A hearing is scheduled for 6:30 p.m. Wedmesday, June 21 at the Washington State University Learning Center, 210 West Patison St., Port Hadlock. We encourage anyone with questions or opinions about these proposed regulations to attend.
After a review of the maps available online at
it is easy to see why some people might be alarmed by the proposal. The maps show large swaths of Jefferson County that will come under regulation if the proposal is approved as written. Of course, a property owner would have to go further than the maps to determine what the real impact would be. There are lots of different kinds of wetlands and streams, and not all carry the strictest protections. And, of course, current regulations protect many of these areas now, and it would take more than a few minutes for any property owner to determine just how the proposed changes will alter current regulations on a particular parcel. That lack of certainty has always been the place where growth restrictions have faltered.

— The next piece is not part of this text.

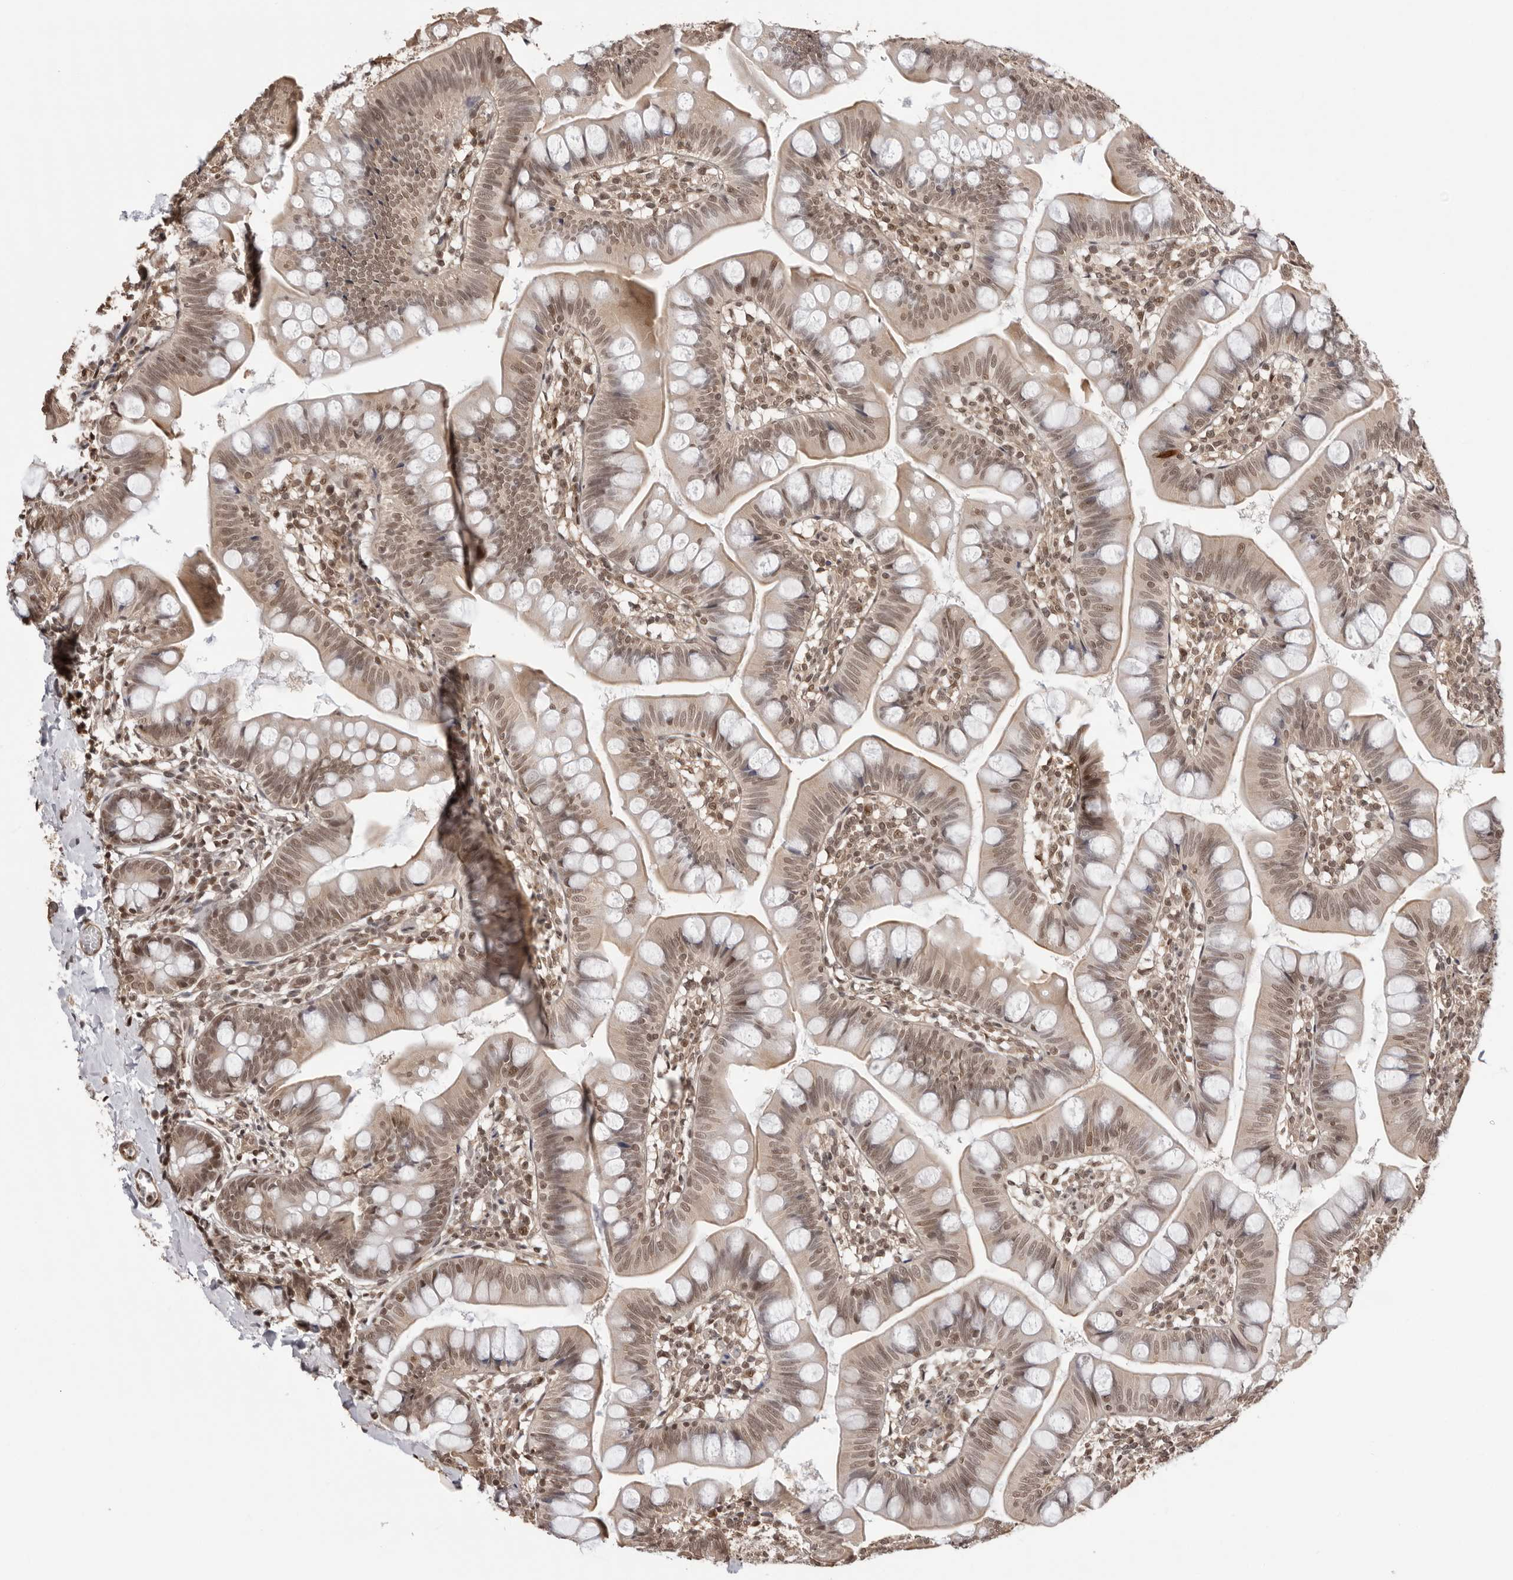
{"staining": {"intensity": "moderate", "quantity": "25%-75%", "location": "cytoplasmic/membranous,nuclear"}, "tissue": "small intestine", "cell_type": "Glandular cells", "image_type": "normal", "snomed": [{"axis": "morphology", "description": "Normal tissue, NOS"}, {"axis": "topography", "description": "Small intestine"}], "caption": "DAB immunohistochemical staining of unremarkable small intestine shows moderate cytoplasmic/membranous,nuclear protein expression in about 25%-75% of glandular cells.", "gene": "SDE2", "patient": {"sex": "male", "age": 7}}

On the other hand, there are real costs to all of us from poor land stewardship. Strictly from a logical perspective, it makes sense to prohibit development in areas that are prone to floods and to stop people from filling in wetlands. Keeping development away from natural wetlands not only provides great habitat for animals, birds and fish, but it assures that downstream groundwater that people rely on isn't contaminated. Unfortunately, pure logic cannot always rule because people's lives and livelihoods are inextricably rooted in some of these areas. We should be open to ideas beyond setbacks that will protect the environment we all cherish.
The county planning commission is in the process of balancing all of this information and will then present recommendations to the Jefferson County Board of Commissioners for consideration and additional public comment. The county commissioners are expected to make a final decision in September.
The tractor staging and the mobilization of landowners against the ordinance are somewhat reminiscent of the early days of growth management planning in Jefferson County. Then, there were rallies on the courthouse lawn, hundreds of thousands of dollars spent on legal wrangling, crowds jamming commissioner meetings and more than a few harsh words. It would be good if the county can avoid that kind of rancor again.